[DATASET CONTENT]

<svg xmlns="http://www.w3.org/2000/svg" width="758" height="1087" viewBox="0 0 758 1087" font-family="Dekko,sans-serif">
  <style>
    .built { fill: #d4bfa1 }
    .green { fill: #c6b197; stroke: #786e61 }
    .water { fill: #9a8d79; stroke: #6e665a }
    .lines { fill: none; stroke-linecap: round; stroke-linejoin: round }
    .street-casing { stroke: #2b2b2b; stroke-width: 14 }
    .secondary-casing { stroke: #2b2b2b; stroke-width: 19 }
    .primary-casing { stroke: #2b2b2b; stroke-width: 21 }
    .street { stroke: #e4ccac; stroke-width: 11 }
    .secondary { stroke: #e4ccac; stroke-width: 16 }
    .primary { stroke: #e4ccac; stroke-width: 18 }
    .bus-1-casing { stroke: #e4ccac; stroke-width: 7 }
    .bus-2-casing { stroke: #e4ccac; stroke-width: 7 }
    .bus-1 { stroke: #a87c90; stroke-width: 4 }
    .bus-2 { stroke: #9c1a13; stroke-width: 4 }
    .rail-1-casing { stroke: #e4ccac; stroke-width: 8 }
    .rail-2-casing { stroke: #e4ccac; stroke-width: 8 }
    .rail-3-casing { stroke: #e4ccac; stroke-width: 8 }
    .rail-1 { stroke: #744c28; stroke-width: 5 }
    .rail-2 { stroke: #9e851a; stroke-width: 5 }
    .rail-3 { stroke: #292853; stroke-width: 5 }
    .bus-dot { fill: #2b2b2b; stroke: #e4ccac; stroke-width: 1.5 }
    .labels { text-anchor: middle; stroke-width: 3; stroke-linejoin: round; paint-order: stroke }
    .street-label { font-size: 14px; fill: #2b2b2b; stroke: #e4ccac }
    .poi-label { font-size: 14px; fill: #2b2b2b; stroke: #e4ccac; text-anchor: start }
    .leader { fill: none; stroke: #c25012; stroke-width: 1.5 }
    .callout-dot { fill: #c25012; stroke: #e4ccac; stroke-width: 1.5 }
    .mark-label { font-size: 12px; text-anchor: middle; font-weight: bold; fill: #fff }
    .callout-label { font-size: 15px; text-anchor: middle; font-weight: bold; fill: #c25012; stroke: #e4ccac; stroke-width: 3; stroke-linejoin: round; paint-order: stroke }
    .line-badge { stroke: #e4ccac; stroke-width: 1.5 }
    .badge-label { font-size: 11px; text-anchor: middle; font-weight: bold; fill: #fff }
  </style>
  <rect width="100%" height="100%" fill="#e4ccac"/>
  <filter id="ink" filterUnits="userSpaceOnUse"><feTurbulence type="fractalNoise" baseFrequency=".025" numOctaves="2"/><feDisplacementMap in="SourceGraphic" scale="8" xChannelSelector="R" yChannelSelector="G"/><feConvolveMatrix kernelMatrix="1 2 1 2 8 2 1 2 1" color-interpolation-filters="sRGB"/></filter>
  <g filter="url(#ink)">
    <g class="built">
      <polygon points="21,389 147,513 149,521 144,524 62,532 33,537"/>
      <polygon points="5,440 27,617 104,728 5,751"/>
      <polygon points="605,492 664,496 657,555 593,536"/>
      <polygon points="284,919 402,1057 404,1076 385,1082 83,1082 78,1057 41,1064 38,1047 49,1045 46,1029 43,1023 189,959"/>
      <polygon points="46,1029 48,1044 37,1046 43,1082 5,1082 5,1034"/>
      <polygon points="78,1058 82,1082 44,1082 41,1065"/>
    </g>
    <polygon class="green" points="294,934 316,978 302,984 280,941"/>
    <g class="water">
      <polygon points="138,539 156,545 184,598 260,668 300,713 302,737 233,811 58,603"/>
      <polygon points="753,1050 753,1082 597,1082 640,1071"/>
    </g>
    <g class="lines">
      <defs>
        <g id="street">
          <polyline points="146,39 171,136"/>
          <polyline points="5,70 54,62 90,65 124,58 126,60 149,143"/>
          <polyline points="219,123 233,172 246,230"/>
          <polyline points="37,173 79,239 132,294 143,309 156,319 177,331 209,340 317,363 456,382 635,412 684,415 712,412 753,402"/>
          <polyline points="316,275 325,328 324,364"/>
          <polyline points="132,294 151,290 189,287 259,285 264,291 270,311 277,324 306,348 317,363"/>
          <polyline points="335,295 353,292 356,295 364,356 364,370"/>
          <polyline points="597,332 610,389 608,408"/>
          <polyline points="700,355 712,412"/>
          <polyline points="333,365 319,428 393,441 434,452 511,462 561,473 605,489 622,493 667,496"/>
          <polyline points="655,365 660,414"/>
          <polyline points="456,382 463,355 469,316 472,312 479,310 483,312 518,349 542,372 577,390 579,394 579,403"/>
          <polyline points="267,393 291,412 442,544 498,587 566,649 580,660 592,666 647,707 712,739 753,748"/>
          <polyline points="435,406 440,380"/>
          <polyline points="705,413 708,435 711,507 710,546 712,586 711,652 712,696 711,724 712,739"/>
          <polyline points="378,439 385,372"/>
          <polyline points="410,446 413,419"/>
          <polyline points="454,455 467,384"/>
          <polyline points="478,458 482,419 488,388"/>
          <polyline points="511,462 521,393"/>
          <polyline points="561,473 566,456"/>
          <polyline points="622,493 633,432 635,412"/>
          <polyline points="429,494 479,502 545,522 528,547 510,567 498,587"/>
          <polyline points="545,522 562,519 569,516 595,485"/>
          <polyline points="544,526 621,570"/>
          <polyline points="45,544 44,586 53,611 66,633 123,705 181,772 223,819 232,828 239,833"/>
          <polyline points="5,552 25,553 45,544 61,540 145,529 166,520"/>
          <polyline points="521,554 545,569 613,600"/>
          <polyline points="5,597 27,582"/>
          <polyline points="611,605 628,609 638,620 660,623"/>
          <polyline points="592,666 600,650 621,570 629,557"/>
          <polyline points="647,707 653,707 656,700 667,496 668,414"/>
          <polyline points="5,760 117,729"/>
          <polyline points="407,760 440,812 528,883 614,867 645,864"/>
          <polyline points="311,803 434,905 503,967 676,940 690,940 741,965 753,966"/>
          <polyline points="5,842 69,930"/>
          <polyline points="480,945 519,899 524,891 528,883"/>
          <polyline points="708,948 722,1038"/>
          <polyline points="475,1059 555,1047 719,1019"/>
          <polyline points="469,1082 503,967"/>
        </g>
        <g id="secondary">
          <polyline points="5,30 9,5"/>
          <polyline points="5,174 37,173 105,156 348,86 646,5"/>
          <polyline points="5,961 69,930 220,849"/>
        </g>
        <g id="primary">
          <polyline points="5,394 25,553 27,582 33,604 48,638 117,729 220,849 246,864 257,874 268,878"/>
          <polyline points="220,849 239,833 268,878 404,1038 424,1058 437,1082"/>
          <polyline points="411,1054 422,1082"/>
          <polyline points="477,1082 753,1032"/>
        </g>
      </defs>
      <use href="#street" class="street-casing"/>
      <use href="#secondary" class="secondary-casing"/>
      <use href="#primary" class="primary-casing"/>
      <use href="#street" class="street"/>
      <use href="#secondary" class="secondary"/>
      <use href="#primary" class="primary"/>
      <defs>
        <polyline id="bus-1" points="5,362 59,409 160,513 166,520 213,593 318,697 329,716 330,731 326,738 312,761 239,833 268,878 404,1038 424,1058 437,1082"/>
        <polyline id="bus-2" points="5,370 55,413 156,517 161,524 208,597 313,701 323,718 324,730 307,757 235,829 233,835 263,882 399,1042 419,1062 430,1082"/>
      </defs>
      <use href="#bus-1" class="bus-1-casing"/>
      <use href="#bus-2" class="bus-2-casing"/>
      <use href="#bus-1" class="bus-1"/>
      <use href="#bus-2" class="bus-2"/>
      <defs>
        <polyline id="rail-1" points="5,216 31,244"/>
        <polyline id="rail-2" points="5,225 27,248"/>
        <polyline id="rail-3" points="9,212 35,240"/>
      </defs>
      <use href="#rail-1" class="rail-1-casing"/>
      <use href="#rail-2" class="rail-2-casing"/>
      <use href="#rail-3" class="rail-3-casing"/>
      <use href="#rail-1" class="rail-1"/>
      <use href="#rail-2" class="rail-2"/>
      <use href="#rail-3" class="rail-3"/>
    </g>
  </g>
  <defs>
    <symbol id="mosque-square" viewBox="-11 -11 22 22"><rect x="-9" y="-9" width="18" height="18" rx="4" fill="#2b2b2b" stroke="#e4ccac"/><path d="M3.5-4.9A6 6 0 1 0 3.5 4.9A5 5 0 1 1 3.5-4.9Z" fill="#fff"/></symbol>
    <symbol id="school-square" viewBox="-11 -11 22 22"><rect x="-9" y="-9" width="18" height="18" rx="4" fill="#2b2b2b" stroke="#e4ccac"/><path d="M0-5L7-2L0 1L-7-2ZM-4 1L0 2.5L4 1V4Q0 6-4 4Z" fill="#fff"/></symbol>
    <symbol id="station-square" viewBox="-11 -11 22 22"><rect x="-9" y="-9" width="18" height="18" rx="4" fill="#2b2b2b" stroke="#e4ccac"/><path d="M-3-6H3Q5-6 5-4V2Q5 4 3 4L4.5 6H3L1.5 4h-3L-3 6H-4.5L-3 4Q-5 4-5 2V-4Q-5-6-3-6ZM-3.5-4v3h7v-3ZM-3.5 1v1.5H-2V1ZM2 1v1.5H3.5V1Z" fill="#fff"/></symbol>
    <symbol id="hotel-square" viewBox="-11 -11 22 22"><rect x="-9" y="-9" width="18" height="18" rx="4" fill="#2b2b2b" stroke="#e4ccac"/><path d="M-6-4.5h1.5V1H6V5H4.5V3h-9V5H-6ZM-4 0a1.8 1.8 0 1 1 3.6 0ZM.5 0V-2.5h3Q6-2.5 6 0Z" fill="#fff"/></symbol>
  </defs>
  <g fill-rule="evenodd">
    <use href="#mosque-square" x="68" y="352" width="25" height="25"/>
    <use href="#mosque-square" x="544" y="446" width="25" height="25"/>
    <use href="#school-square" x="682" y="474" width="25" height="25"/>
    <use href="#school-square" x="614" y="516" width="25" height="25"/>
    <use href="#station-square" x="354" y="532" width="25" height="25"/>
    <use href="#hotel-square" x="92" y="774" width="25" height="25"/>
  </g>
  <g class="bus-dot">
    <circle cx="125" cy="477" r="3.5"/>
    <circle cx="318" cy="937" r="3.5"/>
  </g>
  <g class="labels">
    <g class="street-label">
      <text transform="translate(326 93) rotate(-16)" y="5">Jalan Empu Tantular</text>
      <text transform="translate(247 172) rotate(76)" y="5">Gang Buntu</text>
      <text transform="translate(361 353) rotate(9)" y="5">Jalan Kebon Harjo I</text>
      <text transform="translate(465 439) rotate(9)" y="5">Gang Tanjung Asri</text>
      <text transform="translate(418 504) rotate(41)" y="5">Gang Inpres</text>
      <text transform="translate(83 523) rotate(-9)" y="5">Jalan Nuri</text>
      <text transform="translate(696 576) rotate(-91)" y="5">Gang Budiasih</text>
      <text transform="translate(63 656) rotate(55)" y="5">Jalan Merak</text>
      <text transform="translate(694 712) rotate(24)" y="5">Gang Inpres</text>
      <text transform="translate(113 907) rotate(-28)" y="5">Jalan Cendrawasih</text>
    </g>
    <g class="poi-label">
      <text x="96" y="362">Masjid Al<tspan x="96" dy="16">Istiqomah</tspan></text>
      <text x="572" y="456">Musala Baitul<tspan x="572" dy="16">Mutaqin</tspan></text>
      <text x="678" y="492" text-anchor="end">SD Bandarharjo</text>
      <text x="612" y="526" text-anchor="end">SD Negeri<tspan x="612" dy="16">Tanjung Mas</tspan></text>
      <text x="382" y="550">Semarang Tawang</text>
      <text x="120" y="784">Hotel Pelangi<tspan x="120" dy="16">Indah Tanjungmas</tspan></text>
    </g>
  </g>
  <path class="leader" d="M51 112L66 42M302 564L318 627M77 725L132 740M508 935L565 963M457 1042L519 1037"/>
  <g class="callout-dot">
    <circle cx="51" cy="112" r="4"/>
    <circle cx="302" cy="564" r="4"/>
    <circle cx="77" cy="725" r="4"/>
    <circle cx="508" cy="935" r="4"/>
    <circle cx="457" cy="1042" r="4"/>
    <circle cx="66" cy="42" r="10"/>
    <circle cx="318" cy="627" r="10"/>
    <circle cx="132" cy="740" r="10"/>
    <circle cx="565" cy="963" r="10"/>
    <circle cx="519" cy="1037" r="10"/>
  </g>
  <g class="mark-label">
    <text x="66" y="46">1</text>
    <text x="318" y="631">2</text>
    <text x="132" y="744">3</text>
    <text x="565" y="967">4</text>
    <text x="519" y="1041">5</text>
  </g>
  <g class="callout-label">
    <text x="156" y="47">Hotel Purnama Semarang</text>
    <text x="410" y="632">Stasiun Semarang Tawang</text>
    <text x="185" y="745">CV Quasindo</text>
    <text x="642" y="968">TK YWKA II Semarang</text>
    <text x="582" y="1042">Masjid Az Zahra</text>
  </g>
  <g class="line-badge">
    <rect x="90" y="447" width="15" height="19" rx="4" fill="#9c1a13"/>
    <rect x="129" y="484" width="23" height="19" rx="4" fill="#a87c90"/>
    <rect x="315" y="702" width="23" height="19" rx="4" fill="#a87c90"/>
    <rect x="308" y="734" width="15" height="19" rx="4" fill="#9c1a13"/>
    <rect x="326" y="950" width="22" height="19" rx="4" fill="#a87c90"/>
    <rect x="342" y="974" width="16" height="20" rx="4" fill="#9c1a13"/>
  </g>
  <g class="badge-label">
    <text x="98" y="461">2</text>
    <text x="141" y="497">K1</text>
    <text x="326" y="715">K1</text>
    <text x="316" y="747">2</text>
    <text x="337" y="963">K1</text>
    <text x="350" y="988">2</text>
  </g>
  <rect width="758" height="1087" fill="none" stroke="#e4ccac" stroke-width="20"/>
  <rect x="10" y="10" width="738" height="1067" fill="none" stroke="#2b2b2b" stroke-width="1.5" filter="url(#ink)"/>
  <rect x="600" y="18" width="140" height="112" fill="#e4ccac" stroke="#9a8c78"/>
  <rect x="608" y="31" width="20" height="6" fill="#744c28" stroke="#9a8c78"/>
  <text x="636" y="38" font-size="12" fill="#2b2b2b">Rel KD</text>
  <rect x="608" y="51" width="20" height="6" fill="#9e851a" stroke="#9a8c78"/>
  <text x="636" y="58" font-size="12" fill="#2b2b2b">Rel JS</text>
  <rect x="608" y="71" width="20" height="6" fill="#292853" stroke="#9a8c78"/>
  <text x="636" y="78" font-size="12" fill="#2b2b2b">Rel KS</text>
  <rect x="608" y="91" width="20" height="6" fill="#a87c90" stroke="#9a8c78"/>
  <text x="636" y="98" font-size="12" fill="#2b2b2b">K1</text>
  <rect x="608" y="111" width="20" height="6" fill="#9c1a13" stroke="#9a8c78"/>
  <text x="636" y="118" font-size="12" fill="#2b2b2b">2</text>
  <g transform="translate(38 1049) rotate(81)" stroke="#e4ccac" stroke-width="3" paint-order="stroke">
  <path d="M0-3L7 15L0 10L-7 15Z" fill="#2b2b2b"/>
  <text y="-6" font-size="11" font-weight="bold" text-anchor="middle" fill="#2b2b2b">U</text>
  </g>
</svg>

[/DATASET CONTENT]

ABOUT THIS EXERCISE
If a line in the material holds "lines", copy it.

RESPONSE AREA
    .lines { fill: none; stroke-linecap: round; stroke-linejoin: round }
    <g class="lines">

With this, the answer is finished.